There are so many settings in which you can find art exhibitions: Cafes, restaurants, hospitals, hotels, and of course college campuses. UMass Amherst, as a matter of fact, has four galleries under the auspices of the Fine Arts Center. The Student Union Gallery, Augusta Savage at New Africa House, Herter Gallery and Hampden Gallery.

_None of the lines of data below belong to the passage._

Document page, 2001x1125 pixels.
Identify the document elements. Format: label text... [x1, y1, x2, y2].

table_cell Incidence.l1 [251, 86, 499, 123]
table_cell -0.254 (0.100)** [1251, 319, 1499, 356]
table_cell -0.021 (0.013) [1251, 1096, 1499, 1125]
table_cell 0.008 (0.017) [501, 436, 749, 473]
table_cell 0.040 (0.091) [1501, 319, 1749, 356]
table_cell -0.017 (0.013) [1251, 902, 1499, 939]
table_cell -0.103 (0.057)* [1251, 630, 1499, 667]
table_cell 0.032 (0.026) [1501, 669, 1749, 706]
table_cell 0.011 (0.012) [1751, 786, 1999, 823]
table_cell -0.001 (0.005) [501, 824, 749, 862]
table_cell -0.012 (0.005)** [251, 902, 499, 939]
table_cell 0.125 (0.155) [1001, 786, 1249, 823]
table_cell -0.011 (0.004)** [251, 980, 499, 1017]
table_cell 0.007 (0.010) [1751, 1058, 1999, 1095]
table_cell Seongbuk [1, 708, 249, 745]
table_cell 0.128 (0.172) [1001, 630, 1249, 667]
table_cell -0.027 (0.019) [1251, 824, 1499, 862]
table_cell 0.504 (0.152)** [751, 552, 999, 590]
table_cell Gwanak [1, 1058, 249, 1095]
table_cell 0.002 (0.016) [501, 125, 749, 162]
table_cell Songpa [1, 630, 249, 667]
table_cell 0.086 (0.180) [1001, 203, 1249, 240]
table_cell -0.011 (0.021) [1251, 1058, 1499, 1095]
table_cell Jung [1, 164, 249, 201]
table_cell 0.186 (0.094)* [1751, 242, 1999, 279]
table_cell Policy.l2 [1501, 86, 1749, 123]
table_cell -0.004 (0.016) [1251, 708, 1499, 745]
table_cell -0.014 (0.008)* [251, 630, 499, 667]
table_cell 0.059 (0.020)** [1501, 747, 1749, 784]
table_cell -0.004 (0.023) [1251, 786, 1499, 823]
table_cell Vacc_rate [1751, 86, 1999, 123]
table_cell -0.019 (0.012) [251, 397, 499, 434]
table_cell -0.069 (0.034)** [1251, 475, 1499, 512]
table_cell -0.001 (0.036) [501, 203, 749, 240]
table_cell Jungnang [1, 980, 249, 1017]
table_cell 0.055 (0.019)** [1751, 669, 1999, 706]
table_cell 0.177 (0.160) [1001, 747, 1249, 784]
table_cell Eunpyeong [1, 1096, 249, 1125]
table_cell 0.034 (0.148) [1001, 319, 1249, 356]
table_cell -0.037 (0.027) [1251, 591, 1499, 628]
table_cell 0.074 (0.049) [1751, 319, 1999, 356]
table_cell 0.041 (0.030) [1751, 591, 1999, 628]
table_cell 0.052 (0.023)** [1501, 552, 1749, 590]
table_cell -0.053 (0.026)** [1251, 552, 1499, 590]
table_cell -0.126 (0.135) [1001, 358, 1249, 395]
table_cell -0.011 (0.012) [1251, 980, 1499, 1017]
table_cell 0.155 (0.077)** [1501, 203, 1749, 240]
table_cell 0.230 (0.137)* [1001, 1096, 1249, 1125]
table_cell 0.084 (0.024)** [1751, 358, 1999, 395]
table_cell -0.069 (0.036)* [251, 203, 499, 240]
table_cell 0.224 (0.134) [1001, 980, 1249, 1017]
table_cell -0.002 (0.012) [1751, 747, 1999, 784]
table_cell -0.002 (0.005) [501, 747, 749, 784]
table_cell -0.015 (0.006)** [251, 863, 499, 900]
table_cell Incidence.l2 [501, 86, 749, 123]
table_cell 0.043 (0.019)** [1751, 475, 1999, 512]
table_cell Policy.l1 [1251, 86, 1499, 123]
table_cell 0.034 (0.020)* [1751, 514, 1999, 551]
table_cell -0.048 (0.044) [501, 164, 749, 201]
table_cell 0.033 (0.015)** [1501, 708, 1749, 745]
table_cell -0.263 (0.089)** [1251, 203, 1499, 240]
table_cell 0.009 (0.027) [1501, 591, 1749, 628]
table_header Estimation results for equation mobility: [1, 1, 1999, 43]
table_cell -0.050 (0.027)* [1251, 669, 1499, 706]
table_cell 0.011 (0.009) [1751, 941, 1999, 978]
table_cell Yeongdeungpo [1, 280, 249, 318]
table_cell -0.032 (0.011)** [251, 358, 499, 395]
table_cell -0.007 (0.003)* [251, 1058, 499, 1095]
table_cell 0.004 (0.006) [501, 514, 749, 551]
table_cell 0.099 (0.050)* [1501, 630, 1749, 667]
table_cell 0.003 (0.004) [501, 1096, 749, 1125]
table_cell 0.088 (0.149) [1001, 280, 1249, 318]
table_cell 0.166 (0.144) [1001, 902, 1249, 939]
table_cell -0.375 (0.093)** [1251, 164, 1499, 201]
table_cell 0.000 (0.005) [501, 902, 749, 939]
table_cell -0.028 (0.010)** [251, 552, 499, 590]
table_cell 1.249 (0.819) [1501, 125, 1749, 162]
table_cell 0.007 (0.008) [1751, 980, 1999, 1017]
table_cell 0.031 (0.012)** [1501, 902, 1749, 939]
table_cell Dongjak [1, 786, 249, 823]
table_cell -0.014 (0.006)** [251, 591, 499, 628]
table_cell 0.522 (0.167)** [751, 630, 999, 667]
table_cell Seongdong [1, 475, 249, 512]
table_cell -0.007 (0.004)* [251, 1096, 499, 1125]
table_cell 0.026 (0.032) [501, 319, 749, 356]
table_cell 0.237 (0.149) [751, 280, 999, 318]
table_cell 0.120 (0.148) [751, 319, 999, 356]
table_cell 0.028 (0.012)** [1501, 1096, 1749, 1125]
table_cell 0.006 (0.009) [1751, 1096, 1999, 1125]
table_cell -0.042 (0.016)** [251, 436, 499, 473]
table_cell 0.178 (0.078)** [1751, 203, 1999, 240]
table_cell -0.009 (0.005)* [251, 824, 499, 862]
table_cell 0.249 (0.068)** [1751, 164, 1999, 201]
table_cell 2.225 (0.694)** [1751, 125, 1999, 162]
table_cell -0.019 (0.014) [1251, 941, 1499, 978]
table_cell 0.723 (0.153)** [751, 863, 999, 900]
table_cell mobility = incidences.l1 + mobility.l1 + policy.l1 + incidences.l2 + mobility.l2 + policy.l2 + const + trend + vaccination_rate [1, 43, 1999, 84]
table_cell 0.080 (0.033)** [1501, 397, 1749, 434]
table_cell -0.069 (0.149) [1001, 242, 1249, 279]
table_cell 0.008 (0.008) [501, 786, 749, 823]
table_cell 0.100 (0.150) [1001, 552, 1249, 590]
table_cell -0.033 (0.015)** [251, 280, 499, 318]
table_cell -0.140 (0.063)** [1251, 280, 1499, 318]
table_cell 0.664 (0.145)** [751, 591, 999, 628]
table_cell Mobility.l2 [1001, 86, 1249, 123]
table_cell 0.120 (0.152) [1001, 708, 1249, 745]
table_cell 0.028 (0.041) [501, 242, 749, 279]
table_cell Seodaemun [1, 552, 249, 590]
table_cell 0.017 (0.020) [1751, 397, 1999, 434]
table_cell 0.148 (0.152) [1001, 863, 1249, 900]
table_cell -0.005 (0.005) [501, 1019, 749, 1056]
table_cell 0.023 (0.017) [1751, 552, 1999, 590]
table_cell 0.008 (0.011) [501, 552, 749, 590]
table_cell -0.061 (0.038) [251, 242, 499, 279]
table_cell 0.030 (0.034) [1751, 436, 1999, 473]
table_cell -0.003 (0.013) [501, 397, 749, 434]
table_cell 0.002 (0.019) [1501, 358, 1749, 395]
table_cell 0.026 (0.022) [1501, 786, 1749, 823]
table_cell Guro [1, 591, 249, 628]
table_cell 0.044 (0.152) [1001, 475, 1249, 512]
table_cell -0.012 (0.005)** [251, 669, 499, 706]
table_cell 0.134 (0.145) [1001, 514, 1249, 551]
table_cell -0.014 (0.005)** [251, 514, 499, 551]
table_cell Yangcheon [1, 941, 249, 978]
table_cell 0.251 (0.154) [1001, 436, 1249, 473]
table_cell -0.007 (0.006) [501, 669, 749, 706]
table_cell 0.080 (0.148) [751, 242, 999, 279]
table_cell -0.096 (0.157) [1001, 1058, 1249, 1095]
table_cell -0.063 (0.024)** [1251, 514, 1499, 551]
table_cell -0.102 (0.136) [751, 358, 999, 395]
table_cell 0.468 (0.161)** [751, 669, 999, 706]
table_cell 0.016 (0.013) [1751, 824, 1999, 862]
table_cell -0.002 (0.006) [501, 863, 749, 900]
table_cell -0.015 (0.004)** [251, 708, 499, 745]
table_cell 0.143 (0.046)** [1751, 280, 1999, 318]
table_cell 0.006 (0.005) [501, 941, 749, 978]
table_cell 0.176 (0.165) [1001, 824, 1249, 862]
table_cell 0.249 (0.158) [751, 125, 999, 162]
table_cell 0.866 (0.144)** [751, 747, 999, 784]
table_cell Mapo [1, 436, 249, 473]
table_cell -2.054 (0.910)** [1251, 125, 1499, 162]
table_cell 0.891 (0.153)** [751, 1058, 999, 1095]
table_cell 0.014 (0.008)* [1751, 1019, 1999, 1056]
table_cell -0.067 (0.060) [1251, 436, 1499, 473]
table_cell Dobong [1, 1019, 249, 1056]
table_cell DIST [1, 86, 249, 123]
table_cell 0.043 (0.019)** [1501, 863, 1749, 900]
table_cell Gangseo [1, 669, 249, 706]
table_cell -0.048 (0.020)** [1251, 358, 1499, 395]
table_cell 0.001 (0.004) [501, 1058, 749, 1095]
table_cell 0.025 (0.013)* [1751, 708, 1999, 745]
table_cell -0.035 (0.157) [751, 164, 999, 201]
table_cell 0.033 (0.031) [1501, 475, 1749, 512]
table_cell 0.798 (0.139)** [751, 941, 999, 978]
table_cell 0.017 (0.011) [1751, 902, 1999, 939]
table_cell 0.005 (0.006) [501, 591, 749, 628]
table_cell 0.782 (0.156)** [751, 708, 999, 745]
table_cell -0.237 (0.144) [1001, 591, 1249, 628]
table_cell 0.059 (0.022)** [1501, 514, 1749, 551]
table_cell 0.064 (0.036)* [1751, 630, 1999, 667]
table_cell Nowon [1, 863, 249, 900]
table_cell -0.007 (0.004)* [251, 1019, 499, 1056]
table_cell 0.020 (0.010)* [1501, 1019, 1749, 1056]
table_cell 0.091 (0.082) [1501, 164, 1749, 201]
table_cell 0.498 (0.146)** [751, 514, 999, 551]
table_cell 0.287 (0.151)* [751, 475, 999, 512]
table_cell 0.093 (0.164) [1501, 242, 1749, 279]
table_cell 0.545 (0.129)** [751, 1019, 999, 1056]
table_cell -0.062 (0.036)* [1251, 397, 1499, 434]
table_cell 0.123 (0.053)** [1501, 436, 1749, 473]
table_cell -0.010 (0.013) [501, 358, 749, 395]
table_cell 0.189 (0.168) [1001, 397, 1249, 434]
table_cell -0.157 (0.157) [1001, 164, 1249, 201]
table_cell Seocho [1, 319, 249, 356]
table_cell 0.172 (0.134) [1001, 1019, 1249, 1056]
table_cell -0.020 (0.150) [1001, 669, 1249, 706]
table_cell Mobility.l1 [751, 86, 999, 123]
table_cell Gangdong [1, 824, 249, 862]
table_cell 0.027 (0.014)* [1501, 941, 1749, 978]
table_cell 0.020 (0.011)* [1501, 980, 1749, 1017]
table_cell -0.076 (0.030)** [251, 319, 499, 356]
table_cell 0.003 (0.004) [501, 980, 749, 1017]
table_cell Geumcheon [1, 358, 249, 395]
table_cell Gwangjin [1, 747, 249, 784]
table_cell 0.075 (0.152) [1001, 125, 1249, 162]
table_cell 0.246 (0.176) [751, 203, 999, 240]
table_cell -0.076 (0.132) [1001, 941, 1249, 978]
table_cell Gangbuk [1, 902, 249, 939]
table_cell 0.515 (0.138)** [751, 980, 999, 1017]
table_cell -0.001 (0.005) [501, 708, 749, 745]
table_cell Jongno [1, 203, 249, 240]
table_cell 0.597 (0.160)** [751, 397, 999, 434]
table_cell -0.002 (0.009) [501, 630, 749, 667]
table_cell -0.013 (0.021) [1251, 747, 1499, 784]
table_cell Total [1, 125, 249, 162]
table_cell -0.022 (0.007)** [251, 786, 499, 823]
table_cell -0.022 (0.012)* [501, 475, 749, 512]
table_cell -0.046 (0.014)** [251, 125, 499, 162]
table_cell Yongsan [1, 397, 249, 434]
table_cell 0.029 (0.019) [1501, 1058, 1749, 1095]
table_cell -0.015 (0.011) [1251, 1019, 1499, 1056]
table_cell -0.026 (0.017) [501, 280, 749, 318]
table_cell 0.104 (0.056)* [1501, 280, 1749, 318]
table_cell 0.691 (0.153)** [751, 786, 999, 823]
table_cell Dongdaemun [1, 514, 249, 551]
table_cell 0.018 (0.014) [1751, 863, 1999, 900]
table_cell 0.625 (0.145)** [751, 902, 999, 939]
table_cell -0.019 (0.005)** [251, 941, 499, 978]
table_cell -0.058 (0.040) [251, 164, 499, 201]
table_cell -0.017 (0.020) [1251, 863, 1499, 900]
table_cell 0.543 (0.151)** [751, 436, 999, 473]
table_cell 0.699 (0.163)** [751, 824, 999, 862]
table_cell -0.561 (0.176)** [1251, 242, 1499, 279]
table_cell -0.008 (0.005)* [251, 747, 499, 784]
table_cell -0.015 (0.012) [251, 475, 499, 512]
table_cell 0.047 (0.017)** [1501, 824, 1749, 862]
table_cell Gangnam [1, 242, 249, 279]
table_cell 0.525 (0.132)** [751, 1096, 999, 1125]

Hamden Gallery is the only gallery on campus that is housed in a student residential area, and depending on what business you have at UMass, it’s easy to forget this institution is home to a population of people who have barely cleared adolescence.  When you see the handwritten block letters on the windows announcing you’ve arrived at the holding pen for university freshmen and sophomores, which is Southwest, you’re instantly reminded of what college is all about.

 

Bundle Etching 2 by Sally Clegg. Photo by Gina Beavers

Sally Clegg’s exhibition, Bundle, is the current solo exhibition at Hampden Gallery. Clegg is the most recent recipient of the prestigious Massachusetts Cultural Council’s Artist Fellowship. She was selected as a 2018 Drawing & Printmaking Fellow and was awarded $12,000 to support her artistic endeavors. A Northampton native, Clegg’s work has been on display in New York City, Atlanta, the UK (where she spent a semester abroad, Painting/Printmaking, Glasgow School of Art) and the Pioneer Valley.

The first order of business when you visit Hampden Gallery is parking. If you park at Southwest, make sure you have ample change; parking in a non-meter spot may result in an $80 fine.

Once you’ve secured your car, you will probably enter the building on the Southwest Circle side. It’s a bit of maze when you get inside; the deafening hum of industry fills the air. The UMass Bake Shop, after all, is housed in the building, and you’ll have to pass through an industrial kitchen supply storeroom to find Hampden Gallery.

When you emerge, you’re steps away from the gallery. It’s an uninspired open expanse that is used as a throughway for students traversing the interconnected buildings of the residential block. In a small enclosed space on the left is Sally Clegg’s exhibition, Bundle.

photo: Gina Beavers

Art can be a curious expression of an inner vision; a unique manifestation that may elude the viewer. Sally Clegg’s exhibit is both curious and unique. And it’s necessarily mysterious because Clegg says of her work: “My goal as an artist is to bear witness to private, protected, or otherwise invisible experiences or forces. My work integrates information from observation with invented content to create and manipulate narrative.”

The result is a show of both framed prints and three dimensional installation pieces that are open less for interpretation and more for debate.

The installation pieces are odd soft sculptures made of regular nylon stockings.  The stockings are contorted, tied off, and stuffed with a dense but soft material. The sculptures look like entrails or worse, for Clegg says of her soft sculptures, “they are made as stand-ins for bodies or parts of bodies.” But only Clegg knows what they are for sure.

The bundles are attached and draped to the walls and bulge forward. Some are trapped in framed boxes covered in nylon stockings. Curiously distressing and arresting at the same time, it’s up to the viewer to make order out of Clegg’s interpretations of what she perceives as “private” and “protected.”

Clegg’s printmaking and drawing skills are unquestionably sound. Having earned her degree in Studio Arts at Goucher College, her etchings with colorful splashes of aquatint are more accessible but still a bit disquieting.

photo by Gina Beavers

Clegg’s prints use women as their subjects; her ubiquitous bundles become extensions of their bodies. Whether standing or lying prone, these women seem somehow burdened with the bulbous tinted bundles.  Clegg explains in her statement, “bundle refers to “of joy” and “of nerves,” but it’s hard to determine which feeling the bundles represent in any given print; there’s no expression of emotion from her subjects.

Overall, there’s a voyeuristic quality to these works, and perhaps that’s Clegg’s intention since she’s “curious about how individuals answer the realities of aloneness through versions of intimacy, connection, and comfort.” The question becomes whether or not you’re up for the challenge of being a voyeur.  

As for Hampden Gallery, it’s heroic for the FAC to expose its youngest students to the world of art; having a gallery in the midst of this massive residential block is admirable.  However, it would behoove the university to do some sprucing up. Part of the mystery of Clegg’s exhibition was due to missing title tags for her pieces. The adhesive had failed on some of them and they were lying on the floor.

The walls need to be repaired and repainted and it would help if the Hampden Gallery “guard” served as a docent who could answer questions. There is another space for artwork which is better designed for exhibitions, but could still use an overhaul.

Frankly, it’s not too much to ask; when an artist has the opportunity to exhibit their work at a gallery, it should be an honor for both parties. Just as the artwork boosts the prestige of the gallery,  the gallery becomes an integral and important part of the show. It sets the mood and serves as the frame, if you will. If the gallery isn’t up for the challenge, the exhibition suffers which, of course, isn’t fair to either party.